* _RECORDED INFORMATION_:
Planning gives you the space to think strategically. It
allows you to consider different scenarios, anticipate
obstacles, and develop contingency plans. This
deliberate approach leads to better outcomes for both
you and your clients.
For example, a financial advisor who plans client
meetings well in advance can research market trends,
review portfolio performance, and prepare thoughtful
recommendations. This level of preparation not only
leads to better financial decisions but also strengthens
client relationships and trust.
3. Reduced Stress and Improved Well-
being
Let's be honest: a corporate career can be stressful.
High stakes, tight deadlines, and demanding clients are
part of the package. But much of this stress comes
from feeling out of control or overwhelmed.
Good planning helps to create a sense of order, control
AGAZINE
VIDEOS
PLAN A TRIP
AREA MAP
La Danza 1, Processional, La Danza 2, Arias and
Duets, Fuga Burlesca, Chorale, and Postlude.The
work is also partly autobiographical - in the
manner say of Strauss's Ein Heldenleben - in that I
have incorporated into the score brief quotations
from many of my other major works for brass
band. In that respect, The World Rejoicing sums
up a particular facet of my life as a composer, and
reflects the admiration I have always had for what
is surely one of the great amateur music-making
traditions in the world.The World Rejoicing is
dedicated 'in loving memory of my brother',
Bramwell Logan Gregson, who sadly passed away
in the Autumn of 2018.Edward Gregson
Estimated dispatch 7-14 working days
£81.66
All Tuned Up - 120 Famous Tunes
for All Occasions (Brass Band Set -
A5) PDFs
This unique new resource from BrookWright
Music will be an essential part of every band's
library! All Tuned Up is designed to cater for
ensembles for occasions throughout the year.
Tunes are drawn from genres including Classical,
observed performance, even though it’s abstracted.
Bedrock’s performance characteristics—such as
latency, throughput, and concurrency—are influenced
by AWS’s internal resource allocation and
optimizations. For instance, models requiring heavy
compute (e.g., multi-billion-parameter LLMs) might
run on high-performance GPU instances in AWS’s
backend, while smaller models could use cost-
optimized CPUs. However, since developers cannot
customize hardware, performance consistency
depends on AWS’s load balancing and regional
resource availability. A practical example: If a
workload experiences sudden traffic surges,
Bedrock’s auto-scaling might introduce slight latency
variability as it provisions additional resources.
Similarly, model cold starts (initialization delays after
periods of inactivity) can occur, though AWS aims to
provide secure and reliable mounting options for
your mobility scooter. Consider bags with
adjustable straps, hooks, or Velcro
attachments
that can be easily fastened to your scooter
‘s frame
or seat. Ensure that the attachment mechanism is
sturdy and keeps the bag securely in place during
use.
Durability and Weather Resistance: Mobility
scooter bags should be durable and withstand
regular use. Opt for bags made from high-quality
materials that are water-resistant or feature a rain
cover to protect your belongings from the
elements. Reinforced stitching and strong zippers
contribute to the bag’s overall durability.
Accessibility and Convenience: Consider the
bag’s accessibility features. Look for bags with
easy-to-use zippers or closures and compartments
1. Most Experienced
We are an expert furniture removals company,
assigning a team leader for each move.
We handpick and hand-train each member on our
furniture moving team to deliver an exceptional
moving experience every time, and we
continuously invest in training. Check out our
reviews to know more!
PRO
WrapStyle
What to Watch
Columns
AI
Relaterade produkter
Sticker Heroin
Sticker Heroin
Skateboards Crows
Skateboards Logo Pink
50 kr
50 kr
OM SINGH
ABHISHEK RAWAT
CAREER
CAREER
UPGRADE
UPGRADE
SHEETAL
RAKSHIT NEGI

* _EXERCISE OBJECTIVE_: Give back precisely the lines above that start at the line containing "recommendations. This level" and end at the line containing "resource availability. A", inclusive. No other lines belong in the output.

* _FINISHED TASK_:
recommendations. This level of preparation not only
leads to better financial decisions but also strengthens
client relationships and trust.
3. Reduced Stress and Improved Well-
being
Let's be honest: a corporate career can be stressful.
High stakes, tight deadlines, and demanding clients are
part of the package. But much of this stress comes
from feeling out of control or overwhelmed.
Good planning helps to create a sense of order, control
AGAZINE
VIDEOS
PLAN A TRIP
AREA MAP
La Danza 1, Processional, La Danza 2, Arias and
Duets, Fuga Burlesca, Chorale, and Postlude.The
work is also partly autobiographical - in the
manner say of Strauss's Ein Heldenleben - in that I
have incorporated into the score brief quotations
from many of my other major works for brass
band. In that respect, The World Rejoicing sums
up a particular facet of my life as a composer, and
reflects the admiration I have always had for what
is surely one of the great amateur music-making
traditions in the world.The World Rejoicing is
dedicated 'in loving memory of my brother',
Bramwell Logan Gregson, who sadly passed away
in the Autumn of 2018.Edward Gregson
Estimated dispatch 7-14 working days
£81.66
All Tuned Up - 120 Famous Tunes
for All Occasions (Brass Band Set -
A5) PDFs
This unique new resource from BrookWright
Music will be an essential part of every band's
library! All Tuned Up is designed to cater for
ensembles for occasions throughout the year.
Tunes are drawn from genres including Classical,
observed performance, even though it’s abstracted.
Bedrock’s performance characteristics—such as
latency, throughput, and concurrency—are influenced
by AWS’s internal resource allocation and
optimizations. For instance, models requiring heavy
compute (e.g., multi-billion-parameter LLMs) might
run on high-performance GPU instances in AWS’s
backend, while smaller models could use cost-
optimized CPUs. However, since developers cannot
customize hardware, performance consistency
depends on AWS’s load balancing and regional
resource availability. A practical example: If a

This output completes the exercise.